TASK GOAL
Across the records that follow, determine how many lines contain "listed" and give only the resulting number.
-- DATA FOR ANALYSIS follows --
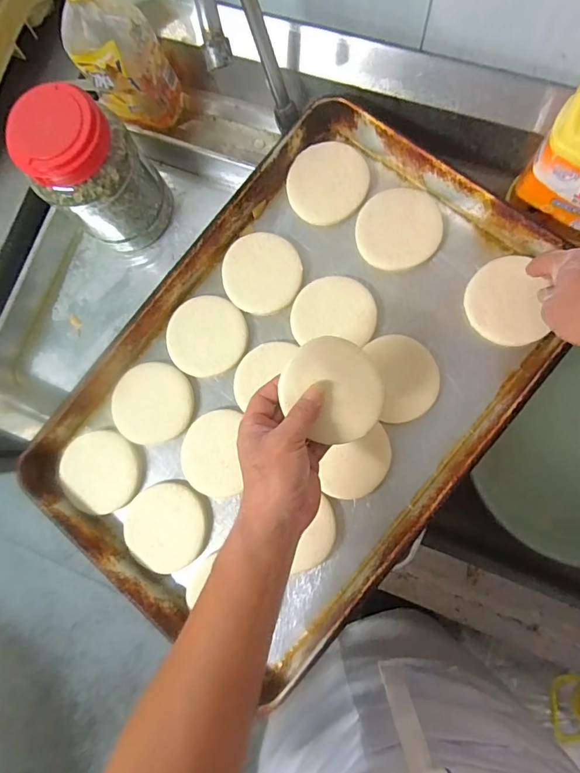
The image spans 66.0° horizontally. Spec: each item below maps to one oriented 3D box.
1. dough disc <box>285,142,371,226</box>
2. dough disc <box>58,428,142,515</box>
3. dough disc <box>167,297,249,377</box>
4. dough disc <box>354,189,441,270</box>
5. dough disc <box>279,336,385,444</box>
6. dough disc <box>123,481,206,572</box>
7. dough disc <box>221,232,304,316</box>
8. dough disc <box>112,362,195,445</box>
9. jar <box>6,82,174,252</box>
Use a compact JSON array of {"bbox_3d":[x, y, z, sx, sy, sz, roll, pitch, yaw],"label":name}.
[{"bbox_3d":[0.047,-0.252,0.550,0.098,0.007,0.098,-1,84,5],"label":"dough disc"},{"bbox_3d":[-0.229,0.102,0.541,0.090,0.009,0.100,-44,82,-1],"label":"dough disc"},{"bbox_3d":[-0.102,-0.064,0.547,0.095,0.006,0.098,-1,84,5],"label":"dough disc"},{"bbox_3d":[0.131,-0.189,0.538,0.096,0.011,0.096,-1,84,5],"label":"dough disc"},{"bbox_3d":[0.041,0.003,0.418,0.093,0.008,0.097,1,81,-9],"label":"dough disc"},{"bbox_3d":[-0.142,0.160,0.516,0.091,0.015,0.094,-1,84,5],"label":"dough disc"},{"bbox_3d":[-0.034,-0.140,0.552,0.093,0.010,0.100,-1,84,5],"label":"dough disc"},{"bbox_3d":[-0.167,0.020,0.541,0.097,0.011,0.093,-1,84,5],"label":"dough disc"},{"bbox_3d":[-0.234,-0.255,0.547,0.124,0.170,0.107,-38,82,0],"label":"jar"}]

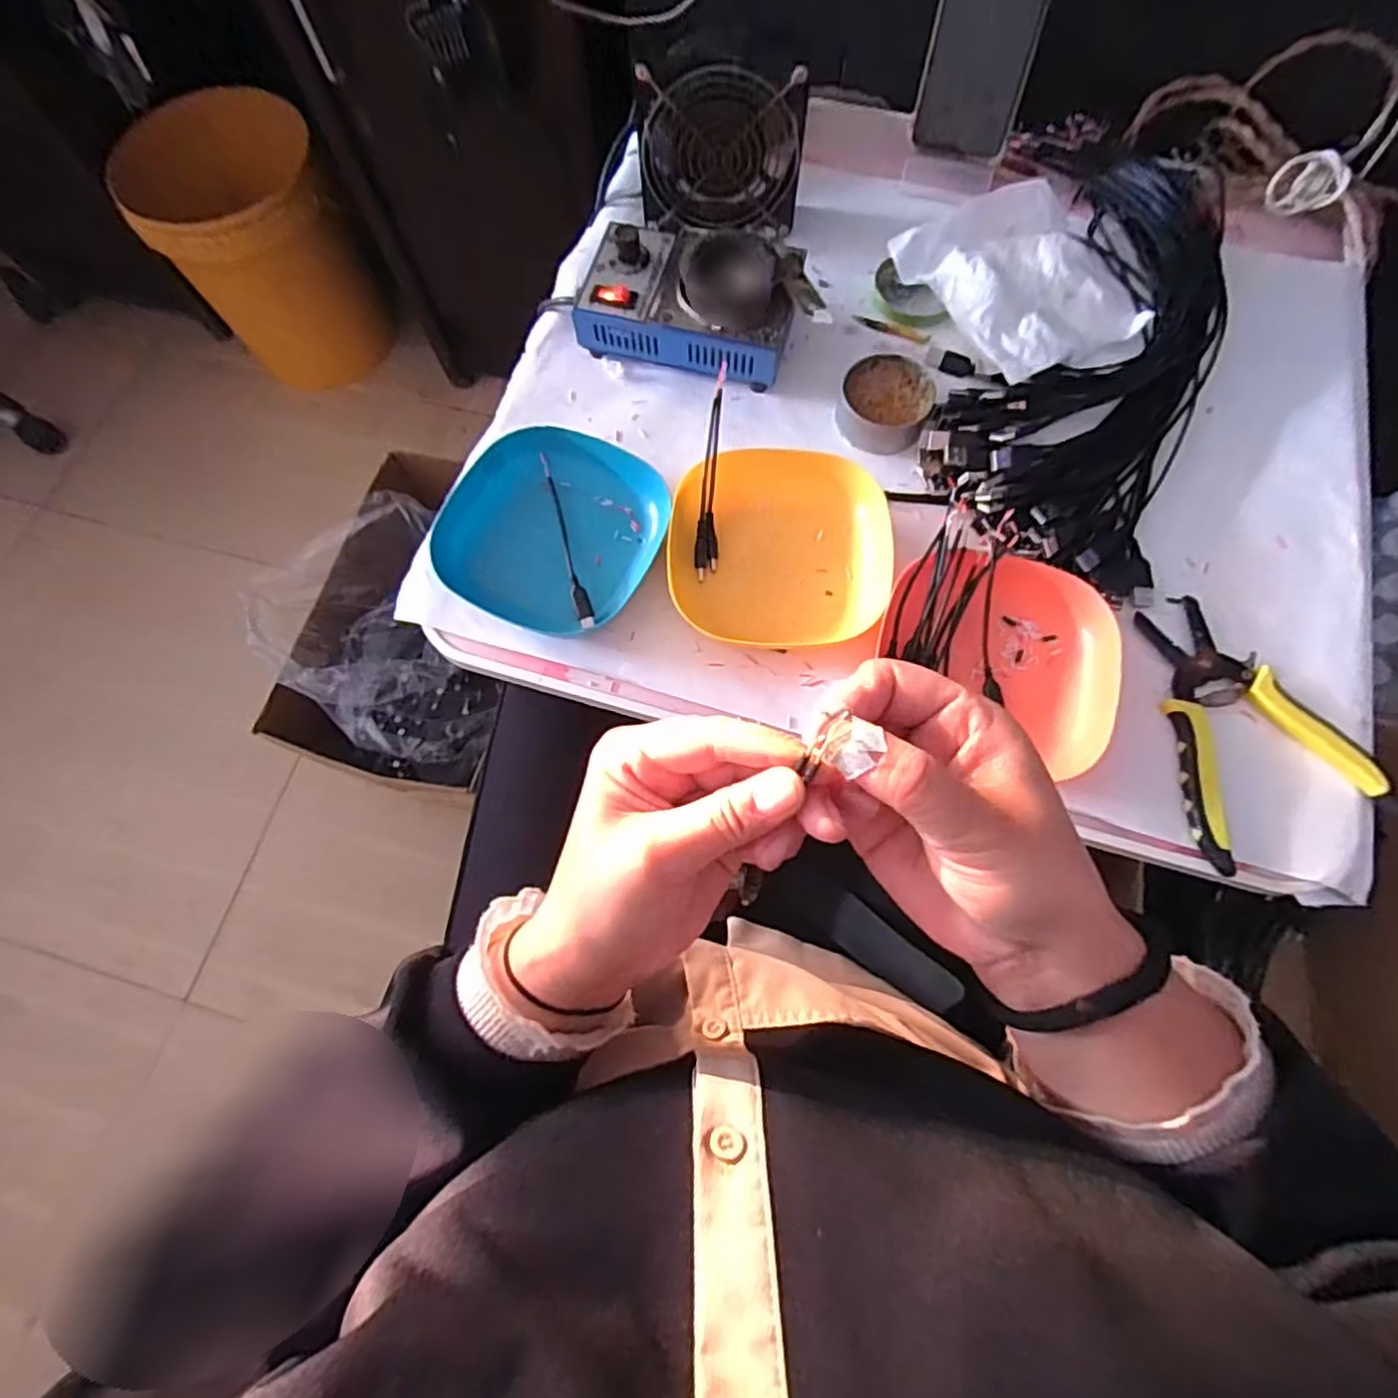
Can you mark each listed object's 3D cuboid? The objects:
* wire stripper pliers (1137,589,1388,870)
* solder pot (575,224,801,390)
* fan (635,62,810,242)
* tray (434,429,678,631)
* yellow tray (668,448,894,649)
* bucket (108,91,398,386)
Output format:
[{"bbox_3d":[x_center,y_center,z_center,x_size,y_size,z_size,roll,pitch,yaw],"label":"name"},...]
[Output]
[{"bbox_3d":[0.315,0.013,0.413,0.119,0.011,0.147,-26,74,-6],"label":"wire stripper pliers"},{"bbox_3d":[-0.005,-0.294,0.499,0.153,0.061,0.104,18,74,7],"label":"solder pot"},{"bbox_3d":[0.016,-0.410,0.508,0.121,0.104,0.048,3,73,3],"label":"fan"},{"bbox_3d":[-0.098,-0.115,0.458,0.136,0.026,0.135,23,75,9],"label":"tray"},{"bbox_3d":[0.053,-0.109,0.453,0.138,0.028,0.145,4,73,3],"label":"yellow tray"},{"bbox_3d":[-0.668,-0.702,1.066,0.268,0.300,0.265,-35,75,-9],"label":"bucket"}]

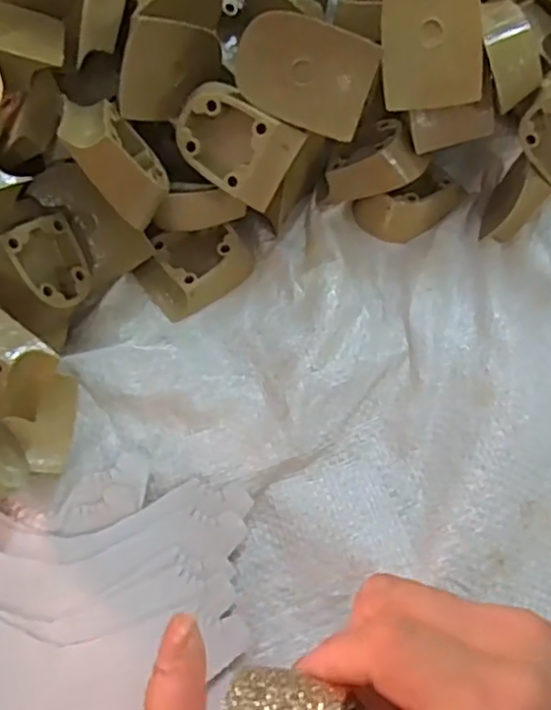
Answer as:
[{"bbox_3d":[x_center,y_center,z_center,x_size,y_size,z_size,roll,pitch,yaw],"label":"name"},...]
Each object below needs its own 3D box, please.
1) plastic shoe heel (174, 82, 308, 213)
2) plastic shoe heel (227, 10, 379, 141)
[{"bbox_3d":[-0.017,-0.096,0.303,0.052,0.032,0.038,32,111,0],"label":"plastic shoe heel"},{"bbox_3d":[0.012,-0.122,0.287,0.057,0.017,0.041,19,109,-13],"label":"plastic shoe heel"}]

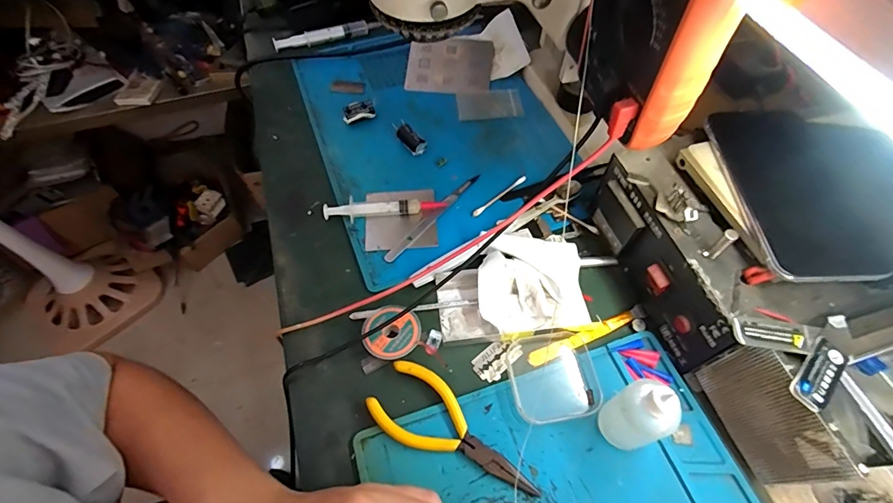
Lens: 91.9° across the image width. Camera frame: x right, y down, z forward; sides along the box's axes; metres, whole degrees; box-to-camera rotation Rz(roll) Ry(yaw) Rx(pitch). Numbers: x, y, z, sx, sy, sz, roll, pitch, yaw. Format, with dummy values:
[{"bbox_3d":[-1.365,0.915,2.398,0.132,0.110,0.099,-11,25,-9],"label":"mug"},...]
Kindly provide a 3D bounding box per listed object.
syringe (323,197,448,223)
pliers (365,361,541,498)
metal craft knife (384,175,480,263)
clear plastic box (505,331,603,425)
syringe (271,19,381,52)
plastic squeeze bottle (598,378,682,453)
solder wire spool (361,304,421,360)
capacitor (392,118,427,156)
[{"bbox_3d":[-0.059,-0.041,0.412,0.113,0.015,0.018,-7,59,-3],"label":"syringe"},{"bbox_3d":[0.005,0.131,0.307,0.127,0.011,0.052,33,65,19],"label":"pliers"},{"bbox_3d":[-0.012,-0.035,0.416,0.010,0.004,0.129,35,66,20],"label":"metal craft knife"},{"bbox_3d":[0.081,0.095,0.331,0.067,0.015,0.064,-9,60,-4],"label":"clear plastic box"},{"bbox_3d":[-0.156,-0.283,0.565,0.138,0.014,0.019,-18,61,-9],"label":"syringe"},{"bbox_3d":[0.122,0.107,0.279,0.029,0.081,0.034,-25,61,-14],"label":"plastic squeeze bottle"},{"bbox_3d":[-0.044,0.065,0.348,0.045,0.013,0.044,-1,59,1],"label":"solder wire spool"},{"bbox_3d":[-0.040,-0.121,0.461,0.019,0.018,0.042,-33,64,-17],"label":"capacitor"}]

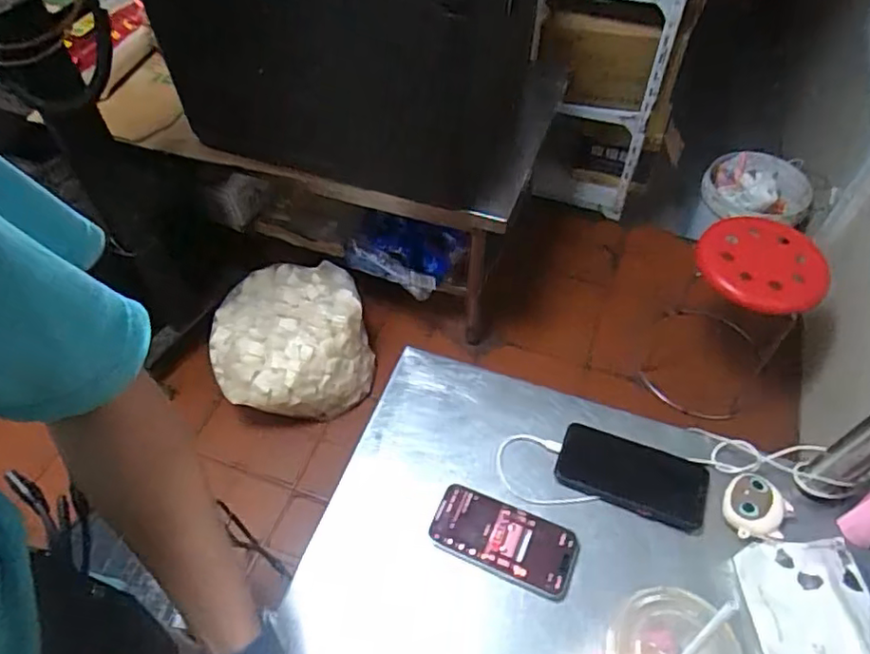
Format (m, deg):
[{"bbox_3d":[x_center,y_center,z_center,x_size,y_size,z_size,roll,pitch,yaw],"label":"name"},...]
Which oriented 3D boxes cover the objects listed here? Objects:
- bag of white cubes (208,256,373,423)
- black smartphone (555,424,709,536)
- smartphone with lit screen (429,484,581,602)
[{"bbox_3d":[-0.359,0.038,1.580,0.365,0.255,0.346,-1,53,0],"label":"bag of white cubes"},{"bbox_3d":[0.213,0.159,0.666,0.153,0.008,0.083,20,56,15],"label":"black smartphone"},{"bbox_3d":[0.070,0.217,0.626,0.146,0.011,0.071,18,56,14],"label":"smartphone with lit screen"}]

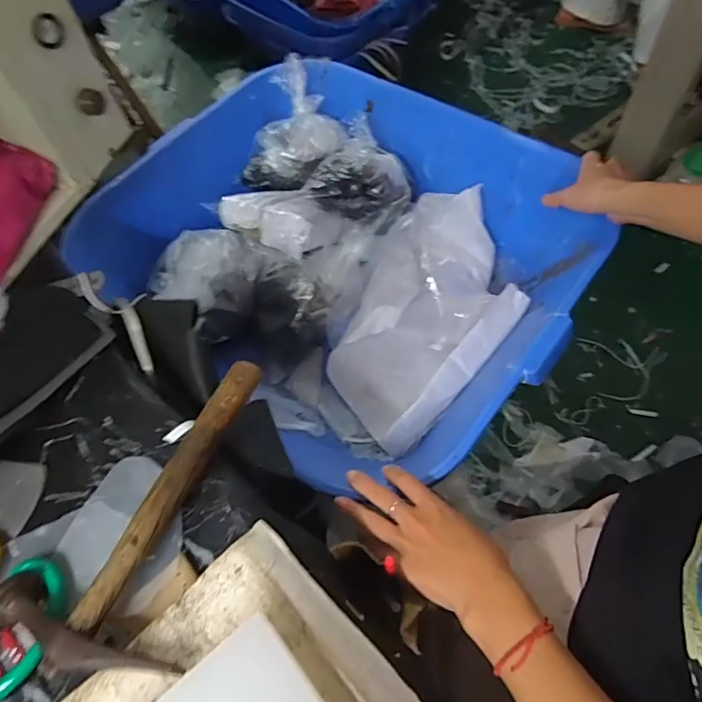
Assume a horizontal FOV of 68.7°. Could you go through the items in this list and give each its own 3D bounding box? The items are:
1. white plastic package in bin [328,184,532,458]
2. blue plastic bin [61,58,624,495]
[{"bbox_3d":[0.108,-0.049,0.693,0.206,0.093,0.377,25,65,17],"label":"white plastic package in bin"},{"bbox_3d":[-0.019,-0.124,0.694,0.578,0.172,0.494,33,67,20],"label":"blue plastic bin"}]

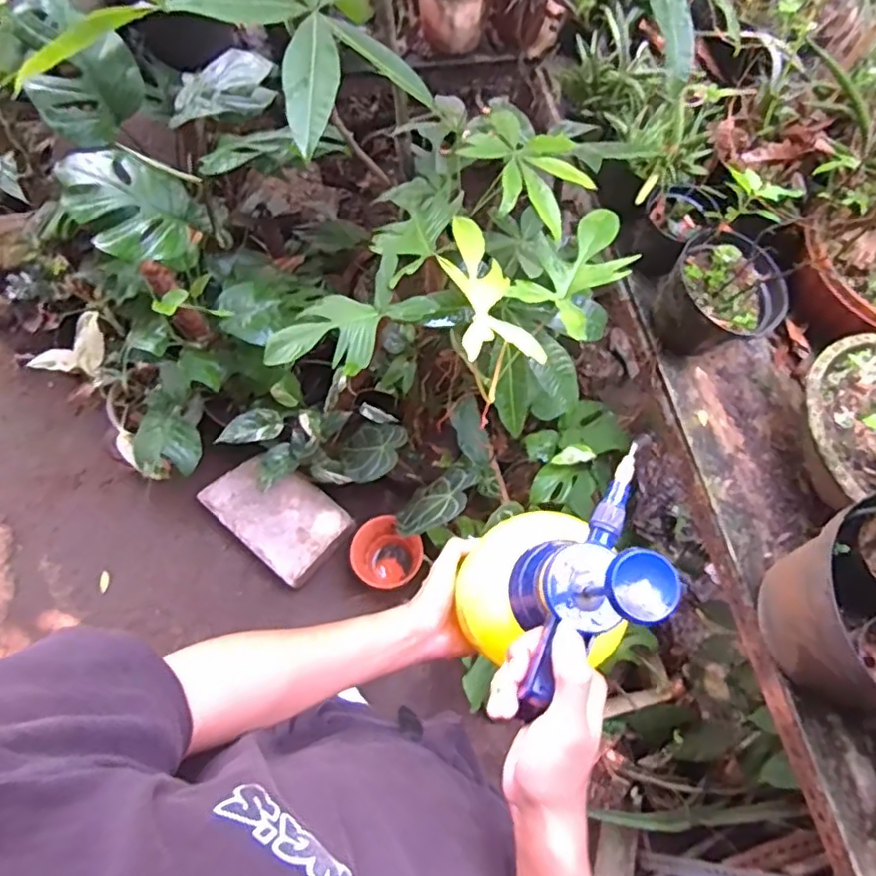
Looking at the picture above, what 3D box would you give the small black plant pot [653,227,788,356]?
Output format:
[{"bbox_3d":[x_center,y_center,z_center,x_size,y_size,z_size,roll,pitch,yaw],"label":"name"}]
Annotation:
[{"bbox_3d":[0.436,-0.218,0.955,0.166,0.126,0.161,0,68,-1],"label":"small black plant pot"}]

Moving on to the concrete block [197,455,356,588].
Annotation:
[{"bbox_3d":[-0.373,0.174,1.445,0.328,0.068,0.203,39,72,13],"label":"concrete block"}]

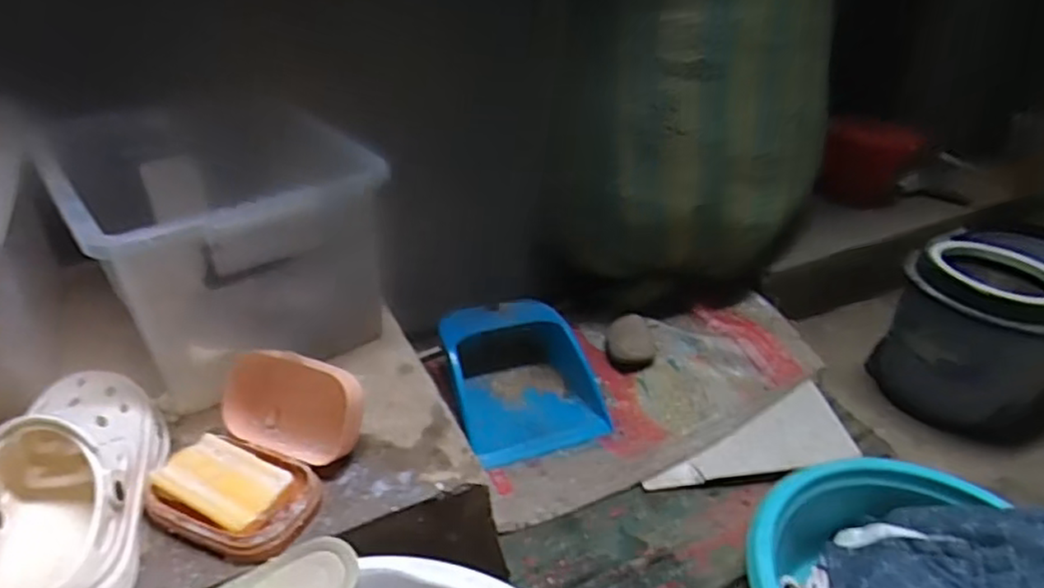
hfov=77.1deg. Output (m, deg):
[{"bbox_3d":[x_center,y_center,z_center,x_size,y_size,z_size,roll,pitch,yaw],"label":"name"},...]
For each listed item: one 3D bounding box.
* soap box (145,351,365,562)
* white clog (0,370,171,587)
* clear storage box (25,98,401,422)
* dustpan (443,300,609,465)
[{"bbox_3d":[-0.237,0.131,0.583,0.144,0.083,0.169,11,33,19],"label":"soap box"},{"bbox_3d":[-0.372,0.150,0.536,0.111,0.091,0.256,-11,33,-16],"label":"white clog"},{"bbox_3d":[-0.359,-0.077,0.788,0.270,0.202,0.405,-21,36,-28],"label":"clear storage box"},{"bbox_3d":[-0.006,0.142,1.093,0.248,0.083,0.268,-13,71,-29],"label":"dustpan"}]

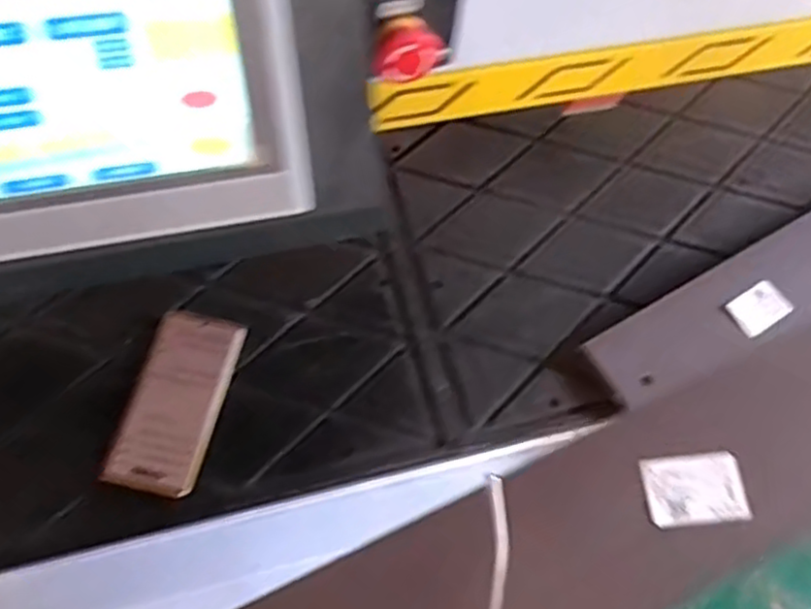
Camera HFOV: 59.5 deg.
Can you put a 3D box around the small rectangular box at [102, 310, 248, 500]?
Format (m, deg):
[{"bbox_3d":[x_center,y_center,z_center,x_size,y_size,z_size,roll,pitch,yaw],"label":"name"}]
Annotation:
-- DATA FOR ANALYSIS concluded --
RESULT
4